Complete the following:
A – In the report on the deportation below, rewrite the paragraph beginning "The man has provided the Protocol and Consular Affairs Department" as a short bulleted list that keeps its main facts.
B – Write a few more sentences that carry the report on the deportation below forward from its final sentence.

Reading passage:
· · · · · · ·
After being relieved of US$300 by a Barbadian immigration officer on the grounds that the money was counterfeit the man was deported.
According to sources from Barbados, preliminary investigations were conducted at the airport in relation to the strip search of the man and a number of immigration officers questioned. However, the officers denied knowledge of the incident which took place on July 21.
When initial enquiries were made about the man being deported the following day there was no record of the deportation but a late entry appeared subsequently.
The man, 20, who prefers to remain anonymous, met with Minister of Foreign Affairs Rudy Insanally yesterday. Insanally updated him on the progress of the investigations.
The man has provided the Protocol and Consular Affairs Department of the Ministry of Foreign Affairs with photocopies of the cambio receipt where the foreign exchange was purchased; the cambio stamp which was on a US$100 bill; the receipt which was paid in advance for hotel accommodation; his passport; airline ticket receipt; and a signed statement on his experience at the airport. These were forwarded to Guyana’s honorary consul in Barbados and the Barbados Ministry of Foreign Affairs to aid in their investigations.
The receipt for the foreign currency which the young man used when he travelled to Barbados indicated that the sum of US$1,200 had been bought.
President Bharrat Jagdeo, who is due to pay a State visit to Barbados shortly, had instructed Insanally to take a personal interest in the matter.
· · · · · · ·
Given data:
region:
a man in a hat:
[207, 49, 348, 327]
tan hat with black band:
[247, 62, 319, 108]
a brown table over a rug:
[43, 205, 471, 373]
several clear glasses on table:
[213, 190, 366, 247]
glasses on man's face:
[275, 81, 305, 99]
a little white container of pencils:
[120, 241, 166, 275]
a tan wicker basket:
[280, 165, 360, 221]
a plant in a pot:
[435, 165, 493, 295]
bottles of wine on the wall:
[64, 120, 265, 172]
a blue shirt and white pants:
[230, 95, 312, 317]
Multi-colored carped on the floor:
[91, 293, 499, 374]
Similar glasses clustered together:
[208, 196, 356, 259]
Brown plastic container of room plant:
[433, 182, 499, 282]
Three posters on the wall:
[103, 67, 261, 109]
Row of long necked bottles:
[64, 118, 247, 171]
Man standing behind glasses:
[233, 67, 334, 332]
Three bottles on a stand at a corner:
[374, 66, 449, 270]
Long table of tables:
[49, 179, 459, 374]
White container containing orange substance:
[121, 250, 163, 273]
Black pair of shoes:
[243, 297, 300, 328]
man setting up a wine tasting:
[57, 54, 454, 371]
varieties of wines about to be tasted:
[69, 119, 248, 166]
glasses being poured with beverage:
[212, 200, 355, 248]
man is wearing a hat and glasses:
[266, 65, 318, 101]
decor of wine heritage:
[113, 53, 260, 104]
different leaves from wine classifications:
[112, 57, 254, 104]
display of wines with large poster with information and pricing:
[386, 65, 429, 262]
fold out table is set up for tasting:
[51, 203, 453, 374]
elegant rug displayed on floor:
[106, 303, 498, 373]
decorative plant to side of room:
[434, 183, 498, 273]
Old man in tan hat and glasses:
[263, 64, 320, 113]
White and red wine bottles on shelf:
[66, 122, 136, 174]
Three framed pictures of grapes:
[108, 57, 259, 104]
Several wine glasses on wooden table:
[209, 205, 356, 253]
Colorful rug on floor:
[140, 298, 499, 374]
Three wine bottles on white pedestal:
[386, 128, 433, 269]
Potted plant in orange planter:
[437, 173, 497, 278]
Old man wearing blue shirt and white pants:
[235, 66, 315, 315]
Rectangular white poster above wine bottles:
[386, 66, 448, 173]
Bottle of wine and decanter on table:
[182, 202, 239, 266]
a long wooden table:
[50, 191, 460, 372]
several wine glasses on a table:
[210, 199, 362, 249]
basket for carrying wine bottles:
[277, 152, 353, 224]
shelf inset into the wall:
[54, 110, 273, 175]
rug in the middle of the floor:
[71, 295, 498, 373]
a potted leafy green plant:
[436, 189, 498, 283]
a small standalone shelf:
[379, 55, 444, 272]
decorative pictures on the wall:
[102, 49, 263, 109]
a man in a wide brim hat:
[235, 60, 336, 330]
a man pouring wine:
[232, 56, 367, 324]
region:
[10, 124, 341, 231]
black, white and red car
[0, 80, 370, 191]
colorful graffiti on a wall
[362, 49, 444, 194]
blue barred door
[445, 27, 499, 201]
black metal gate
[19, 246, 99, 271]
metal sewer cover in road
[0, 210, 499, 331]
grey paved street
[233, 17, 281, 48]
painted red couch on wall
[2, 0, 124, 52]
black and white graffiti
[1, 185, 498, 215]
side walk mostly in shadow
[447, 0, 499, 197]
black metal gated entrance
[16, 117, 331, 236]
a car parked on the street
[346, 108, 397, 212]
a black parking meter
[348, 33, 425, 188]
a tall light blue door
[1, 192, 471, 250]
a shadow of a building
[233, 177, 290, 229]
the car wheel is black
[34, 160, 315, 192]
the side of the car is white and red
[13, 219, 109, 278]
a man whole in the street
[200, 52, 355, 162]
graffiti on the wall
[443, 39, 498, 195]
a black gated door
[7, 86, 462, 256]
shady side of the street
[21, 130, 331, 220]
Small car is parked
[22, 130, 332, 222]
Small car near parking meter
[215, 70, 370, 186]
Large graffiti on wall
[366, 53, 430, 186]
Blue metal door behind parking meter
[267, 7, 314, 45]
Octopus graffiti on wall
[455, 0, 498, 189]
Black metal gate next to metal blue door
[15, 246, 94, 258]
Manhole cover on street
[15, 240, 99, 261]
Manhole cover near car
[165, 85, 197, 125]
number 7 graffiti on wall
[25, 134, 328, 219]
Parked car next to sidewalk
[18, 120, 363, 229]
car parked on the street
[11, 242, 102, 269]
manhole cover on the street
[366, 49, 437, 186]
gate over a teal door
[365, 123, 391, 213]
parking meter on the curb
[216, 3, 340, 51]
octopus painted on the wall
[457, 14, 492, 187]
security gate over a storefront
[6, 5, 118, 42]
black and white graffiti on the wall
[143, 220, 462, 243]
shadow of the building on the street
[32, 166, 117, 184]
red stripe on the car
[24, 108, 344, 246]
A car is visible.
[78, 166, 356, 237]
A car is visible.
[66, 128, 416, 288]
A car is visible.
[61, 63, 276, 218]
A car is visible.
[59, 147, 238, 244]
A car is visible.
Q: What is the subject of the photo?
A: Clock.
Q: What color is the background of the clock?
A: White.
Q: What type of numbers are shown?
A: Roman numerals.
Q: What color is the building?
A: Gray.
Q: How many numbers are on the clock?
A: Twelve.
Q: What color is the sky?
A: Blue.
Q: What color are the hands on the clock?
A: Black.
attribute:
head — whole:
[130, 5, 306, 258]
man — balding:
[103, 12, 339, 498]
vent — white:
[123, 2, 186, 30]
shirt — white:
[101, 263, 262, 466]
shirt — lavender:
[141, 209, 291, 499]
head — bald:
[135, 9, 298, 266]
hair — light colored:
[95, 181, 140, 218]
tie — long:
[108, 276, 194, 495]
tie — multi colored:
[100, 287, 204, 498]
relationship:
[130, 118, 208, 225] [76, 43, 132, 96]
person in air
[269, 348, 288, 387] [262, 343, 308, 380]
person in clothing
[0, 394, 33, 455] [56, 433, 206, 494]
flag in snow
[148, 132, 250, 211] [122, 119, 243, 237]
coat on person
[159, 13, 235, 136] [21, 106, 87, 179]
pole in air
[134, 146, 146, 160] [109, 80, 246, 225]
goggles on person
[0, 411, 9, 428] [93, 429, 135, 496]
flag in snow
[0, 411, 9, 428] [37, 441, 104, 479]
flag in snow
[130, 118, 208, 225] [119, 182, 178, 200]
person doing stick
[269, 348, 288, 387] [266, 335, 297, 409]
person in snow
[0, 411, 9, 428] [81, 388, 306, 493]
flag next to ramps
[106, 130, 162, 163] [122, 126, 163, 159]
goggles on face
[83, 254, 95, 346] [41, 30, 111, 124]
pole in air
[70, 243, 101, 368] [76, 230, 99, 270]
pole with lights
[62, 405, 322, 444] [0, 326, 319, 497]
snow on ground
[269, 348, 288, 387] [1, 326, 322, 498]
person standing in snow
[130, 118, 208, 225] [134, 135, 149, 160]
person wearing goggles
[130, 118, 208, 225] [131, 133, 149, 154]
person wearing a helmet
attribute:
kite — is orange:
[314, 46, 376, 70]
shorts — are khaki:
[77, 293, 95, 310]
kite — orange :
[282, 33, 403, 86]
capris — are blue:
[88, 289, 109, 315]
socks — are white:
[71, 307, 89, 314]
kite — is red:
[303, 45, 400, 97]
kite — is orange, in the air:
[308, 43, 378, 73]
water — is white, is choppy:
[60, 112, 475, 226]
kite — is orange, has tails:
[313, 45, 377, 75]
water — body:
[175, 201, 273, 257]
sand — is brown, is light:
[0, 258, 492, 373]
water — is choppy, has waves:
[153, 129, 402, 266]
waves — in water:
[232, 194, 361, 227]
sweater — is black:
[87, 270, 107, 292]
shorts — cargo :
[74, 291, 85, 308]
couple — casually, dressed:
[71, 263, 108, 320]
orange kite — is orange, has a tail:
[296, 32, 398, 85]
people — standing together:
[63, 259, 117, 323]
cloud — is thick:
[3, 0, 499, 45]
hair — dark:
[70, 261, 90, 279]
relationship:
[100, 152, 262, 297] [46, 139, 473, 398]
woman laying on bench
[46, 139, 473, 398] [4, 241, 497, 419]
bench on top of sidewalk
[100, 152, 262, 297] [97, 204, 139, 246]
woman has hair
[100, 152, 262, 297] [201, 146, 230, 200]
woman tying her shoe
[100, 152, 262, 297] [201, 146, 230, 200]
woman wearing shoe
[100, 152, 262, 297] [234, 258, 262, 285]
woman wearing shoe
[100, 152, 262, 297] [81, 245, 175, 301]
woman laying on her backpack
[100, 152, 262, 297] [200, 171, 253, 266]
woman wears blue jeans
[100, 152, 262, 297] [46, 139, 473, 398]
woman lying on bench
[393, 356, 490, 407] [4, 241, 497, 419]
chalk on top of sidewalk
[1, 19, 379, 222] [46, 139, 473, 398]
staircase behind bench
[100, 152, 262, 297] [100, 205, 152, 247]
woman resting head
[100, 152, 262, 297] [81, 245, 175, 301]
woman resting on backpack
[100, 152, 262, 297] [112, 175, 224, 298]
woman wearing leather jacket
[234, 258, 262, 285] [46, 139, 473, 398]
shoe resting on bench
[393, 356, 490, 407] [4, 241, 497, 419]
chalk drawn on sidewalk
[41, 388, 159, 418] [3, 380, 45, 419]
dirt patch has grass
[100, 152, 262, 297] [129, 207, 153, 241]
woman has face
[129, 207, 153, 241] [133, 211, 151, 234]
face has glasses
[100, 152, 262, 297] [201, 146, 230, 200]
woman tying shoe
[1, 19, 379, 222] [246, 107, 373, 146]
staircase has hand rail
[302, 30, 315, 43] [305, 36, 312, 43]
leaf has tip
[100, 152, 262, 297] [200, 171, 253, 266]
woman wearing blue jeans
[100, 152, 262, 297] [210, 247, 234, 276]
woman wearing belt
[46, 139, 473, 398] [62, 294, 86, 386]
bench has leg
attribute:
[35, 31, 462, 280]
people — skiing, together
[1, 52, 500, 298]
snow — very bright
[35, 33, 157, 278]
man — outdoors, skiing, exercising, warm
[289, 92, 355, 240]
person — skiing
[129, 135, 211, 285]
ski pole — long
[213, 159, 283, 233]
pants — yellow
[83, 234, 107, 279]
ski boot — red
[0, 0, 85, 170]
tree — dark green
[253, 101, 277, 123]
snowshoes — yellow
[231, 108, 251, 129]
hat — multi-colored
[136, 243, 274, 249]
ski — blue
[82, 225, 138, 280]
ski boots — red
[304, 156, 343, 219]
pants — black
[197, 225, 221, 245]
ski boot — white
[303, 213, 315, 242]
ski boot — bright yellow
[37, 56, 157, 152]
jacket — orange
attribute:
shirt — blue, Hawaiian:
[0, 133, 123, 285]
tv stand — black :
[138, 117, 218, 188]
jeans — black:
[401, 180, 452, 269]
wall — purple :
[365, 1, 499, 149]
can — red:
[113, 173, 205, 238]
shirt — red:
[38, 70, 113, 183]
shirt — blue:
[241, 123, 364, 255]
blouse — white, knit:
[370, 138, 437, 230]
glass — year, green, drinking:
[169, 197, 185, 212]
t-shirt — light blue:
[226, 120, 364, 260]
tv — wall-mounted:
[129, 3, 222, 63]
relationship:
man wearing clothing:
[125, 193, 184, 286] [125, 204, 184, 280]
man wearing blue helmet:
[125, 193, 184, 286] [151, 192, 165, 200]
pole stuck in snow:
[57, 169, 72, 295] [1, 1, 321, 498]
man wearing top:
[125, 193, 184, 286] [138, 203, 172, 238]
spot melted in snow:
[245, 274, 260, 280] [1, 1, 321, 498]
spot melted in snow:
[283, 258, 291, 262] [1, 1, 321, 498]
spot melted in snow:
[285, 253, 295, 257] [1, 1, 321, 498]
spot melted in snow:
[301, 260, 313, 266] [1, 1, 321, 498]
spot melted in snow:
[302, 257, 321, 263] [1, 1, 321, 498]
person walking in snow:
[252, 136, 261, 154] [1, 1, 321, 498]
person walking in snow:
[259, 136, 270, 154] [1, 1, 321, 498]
· · · · · · ·
Answers:
A –
The man gave the Protocol and Consular Affairs Department of the Ministry of Foreign Affairs photocopies of:
- the cambio receipt for the foreign exchange he bought
- the cambio stamp that was on a US$100 bill
- the receipt for hotel accommodation he paid in advance
- his passport
- his airline ticket receipt
- his signed statement about what happened at the airport

These were sent to Guyana's honorary consul in Barbados and to the Barbados Ministry of Foreign Affairs to help their investigations.

B –
Meanwhile there have been reports out of Barbados that a number of Guyanese who travelled to the island during the Crop Over season were sent into a corner until they could identify the persons to whom they were going. Stabroek News understands that this treatment was only meted out to Guyanese and not other Caribbean nationals who travelled to the island.
One Guyanese, a woman employed at a local television station, reported that when she presented her passport to the immigration officer, he kept the document and she was sent into the corner. Then various immigration officials came around at different times asking her name. She repeated her name several times and eventually told one of them if he asked her name one more time she might forget it. After a long wait she was allowed to leave but has vowed not to return to the island.
The President, who has spoken out about the harassment of Guyanese in Barbados at several regional fora and more recently at the last CARICOM Heads of Government meeting in Jamaica, reached an agreement with the Prime Minister of Barbados, Owen Arthur to allow Guyanese immigration officers to be stationed at Grantley Adams to ensure that Guyanese were not singled out for harassment. (Miranda La Rose)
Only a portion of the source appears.